▸ **WHAT IS EXPECTED**:
Across the entries below, how many lines have the string "none" in them? Reply with only the number.

Structured diff data
>>>

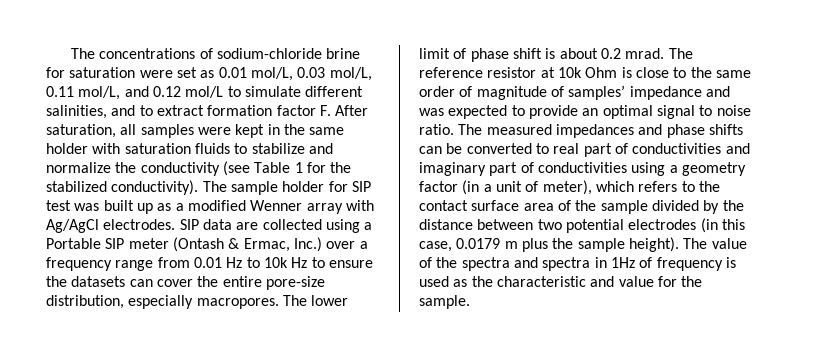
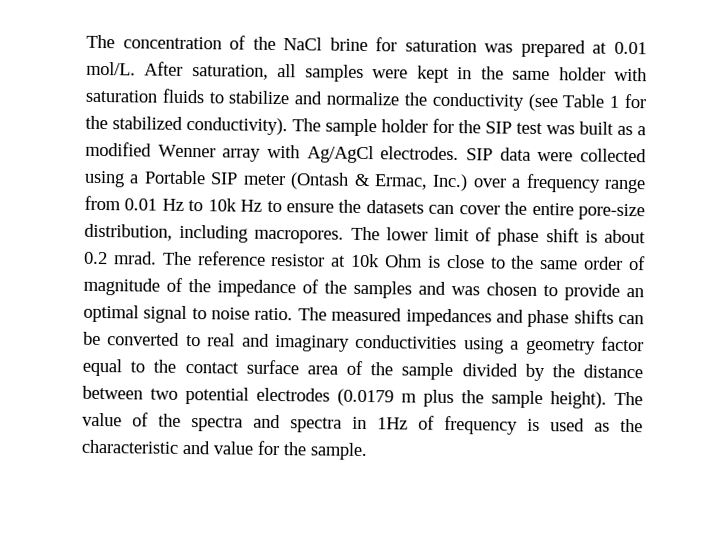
[71,48,361,59] [46,67,372,81] [46,86,364,100] [46,105,331,119] The concentrations of sodium-chloride brine for saturation were set as 0.01 mol/L, 0.03 mol/L, 0.11 mol/L, and 0.12 mol/L to simulate different salinities, and to extract formation factor F. -> [86,34,647,58] [86,61,136,76] The concentration of the NaCl brine for saturation was prepared at 0.01 mol/L.
(348, 186) none -> [458,120,481,134] the
[136,203,153,214] up -> (614, 128) none
[236,222,259,230] are -> [537,151,574,162] were
[128,295,194,309] especially -> [179,224,249,243] including
[568,85,702,100] samples’ impedance -> [188,279,412,299] the impedance of the samples
[448,105,508,119] expected -> [486,282,537,296] chosen
[583,143,750,157] [419,162,534,176] part of conductivities and imaginary part of -> [241,333,350,352] and imaginary
[462,180,678,195] (in a unit of meter), which refers -> [82,358,122,377] equal
[700,218,745,233] [419,238,501,252] (in this case, 0.0179 -> [337,388,394,407] (0.0179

<<<

▸ **RESULT BELOW**:
2